Hi @KarlA026 : Yes, that is helpful. Thanks!
The idea, as I understand it, is to build a probabilistic model that is based on the data in the figure. That model can then be used to estimate the probability of that sample coming from each of the suppliers, respectively (based on the observed value of material property X).
Case 1 (material from unknown supplier): You measure X. Then once you have the observed value of X, just apply to model you've already built (logistic/ANN/whatever) to predict the most likely supplier (supplier with highest probability).

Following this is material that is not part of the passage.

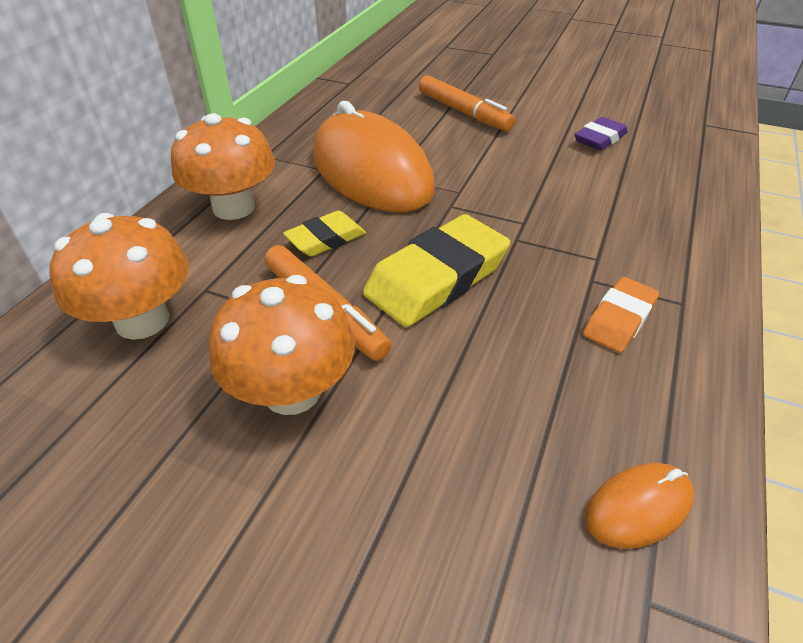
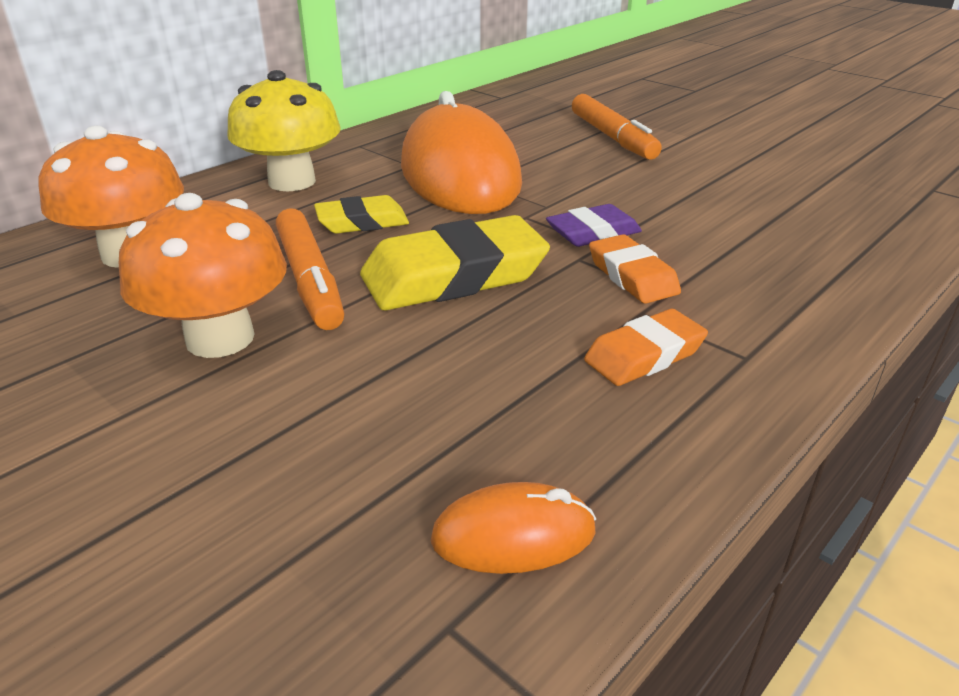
camera: 20 degrees right, 10 degrees down
(234, 207) = (292, 181): orange mushroom -> yellow mushroom
(564, 247) = (632, 276): none -> orange eraser
(600, 139) = (768, 183): purple eraser -> purple eraser (593, 233)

Case 2 (material from known supplier): If you know the supplier and you know X, the probability of this material being from that supplier (or, not) is irrelevant (though it can be calculated, same as in case 1 above). Here is an example. Let's suppose you look outside and it is raining. But, an hour ago you checked the weather forecast and it said, then, that the probability of rain today is 10%. All you can really say, from a binary prediction point of view, is that the model got it wrong; from a probabilistic view, however, the model wasn't wrong (it didn't say the chance of rain was 0%). But, either way, it's raining...probability doesn't enter into it. So, once something has occurred or is known, there can be no probability associated with it. In your case, once you know the supplier, there can be no probability associated with it...though you can calculate it (just as in case 1 above) to see how well the model predicts. So, if the model predicts supplier M, but you know it actually came from supplier F...all you can say, from a prediction point of view, is that the model got it wrong. That said, do you have some reason to distrust a supplier? e.g., is there a chance you get a sample from supplier D that is actually from supplier B? If so, that is a different situation, with an easy solution (don't use supplier D anymore!).